**Task instructions**
Reproduce every line of the records below word for word, keeping each field and value unchanged.

Collection entries
+++
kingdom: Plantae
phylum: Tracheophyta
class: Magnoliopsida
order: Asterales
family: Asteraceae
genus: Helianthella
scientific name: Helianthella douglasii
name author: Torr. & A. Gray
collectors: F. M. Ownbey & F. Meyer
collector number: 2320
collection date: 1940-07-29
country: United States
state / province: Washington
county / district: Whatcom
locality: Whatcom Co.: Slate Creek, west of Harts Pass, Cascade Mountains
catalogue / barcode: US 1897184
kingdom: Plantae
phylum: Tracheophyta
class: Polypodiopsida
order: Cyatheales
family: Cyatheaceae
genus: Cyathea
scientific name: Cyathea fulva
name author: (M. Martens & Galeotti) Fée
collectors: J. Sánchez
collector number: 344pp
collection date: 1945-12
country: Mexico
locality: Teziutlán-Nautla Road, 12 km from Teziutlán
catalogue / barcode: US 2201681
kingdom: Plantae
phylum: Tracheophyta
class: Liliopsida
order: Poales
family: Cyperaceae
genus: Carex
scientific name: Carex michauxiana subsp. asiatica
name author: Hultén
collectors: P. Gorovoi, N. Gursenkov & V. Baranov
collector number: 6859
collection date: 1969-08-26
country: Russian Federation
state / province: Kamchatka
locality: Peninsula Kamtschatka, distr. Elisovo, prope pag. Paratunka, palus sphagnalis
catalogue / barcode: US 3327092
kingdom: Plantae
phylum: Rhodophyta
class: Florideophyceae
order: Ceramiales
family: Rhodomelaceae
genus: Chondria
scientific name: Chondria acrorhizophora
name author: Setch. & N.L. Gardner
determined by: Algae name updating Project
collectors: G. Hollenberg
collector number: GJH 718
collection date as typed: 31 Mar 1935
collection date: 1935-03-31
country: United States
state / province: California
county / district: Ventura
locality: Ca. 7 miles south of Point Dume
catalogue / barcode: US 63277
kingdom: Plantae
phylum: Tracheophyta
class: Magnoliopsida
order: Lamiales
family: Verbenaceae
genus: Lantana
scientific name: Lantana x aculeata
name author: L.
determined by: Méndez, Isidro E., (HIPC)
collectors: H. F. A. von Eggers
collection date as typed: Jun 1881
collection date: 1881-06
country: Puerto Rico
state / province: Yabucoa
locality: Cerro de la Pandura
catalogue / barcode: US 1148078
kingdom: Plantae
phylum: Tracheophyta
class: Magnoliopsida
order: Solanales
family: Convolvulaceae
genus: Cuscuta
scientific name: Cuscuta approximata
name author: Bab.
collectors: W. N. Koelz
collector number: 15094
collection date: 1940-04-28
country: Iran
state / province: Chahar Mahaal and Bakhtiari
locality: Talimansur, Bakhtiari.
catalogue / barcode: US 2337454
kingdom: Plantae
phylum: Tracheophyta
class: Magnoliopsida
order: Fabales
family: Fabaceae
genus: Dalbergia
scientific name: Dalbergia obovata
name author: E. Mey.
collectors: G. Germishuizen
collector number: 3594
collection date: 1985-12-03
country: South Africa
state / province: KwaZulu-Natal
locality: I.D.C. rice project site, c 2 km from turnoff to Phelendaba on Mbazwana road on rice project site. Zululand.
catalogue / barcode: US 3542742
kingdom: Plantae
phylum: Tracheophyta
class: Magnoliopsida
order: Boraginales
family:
+++
**Result for this task**
kingdom: Plantae
phylum: Tracheophyta
class: Magnoliopsida
order: Asterales
family: Asteraceae
genus: Helianthella
scientific name: Helianthella douglasii
name author: Torr. & A. Gray
collectors: F. M. Ownbey & F. Meyer
collector number: 2320
collection date: 1940-07-29
country: United States
state / province: Washington
county / district: Whatcom
locality: Whatcom Co.: Slate Creek, west of Harts Pass, Cascade Mountains
catalogue / barcode: US 1897184
kingdom: Plantae
phylum: Tracheophyta
class: Polypodiopsida
order: Cyatheales
family: Cyatheaceae
genus: Cyathea
scientific name: Cyathea fulva
name author: (M. Martens & Galeotti) Fée
collectors: J. Sánchez
collector number: 344pp
collection date: 1945-12
country: Mexico
locality: Teziutlán-Nautla Road, 12 km from Teziutlán
catalogue / barcode: US 2201681
kingdom: Plantae
phylum: Tracheophyta
class: Liliopsida
order: Poales
family: Cyperaceae
genus: Carex
scientific name: Carex michauxiana subsp. asiatica
name author: Hultén
collectors: P. Gorovoi, N. Gursenkov & V. Baranov
collector number: 6859
collection date: 1969-08-26
country: Russian Federation
state / province: Kamchatka
locality: Peninsula Kamtschatka, distr. Elisovo, prope pag. Paratunka, palus sphagnalis
catalogue / barcode: US 3327092
kingdom: Plantae
phylum: Rhodophyta
class: Florideophyceae
order: Ceramiales
family: Rhodomelaceae
genus: Chondria
scientific name: Chondria acrorhizophora
name author: Setch. & N.L. Gardner
determined by: Algae name updating Project
collectors: G. Hollenberg
collector number: GJH 718
collection date as typed: 31 Mar 1935
collection date: 1935-03-31
country: United States
state / province: California
county / district: Ventura
locality: Ca. 7 miles south of Point Dume
catalogue / barcode: US 63277
kingdom: Plantae
phylum: Tracheophyta
class: Magnoliopsida
order: Lamiales
family: Verbenaceae
genus: Lantana
scientific name: Lantana x aculeata
name author: L.
determined by: Méndez, Isidro E., (HIPC)
collectors: H. F. A. von Eggers
collection date as typed: Jun 1881
collection date: 1881-06
country: Puerto Rico
state / province: Yabucoa
locality: Cerro de la Pandura
catalogue / barcode: US 1148078
kingdom: Plantae
phylum: Tracheophyta
class: Magnoliopsida
order: Solanales
family: Convolvulaceae
genus: Cuscuta
scientific name: Cuscuta approximata
name author: Bab.
collectors: W. N. Koelz
collector number: 15094
collection date: 1940-04-28
country: Iran
state / province: Chahar Mahaal and Bakhtiari
locality: Talimansur, Bakhtiari.
catalogue / barcode: US 2337454
kingdom: Plantae
phylum: Tracheophyta
class: Magnoliopsida
order: Fabales
family: Fabaceae
genus: Dalbergia
scientific name: Dalbergia obovata
name author: E. Mey.
collectors: G. Germishuizen
collector number: 3594
collection date: 1985-12-03
country: South Africa
state / province: KwaZulu-Natal
locality: I.D.C. rice project site, c 2 km from turnoff to Phelendaba on Mbazwana road on rice project site. Zululand.
catalogue / barcode: US 3542742
kingdom: Plantae
phylum: Tracheophyta
class: Magnoliopsida
order: Boraginales
family:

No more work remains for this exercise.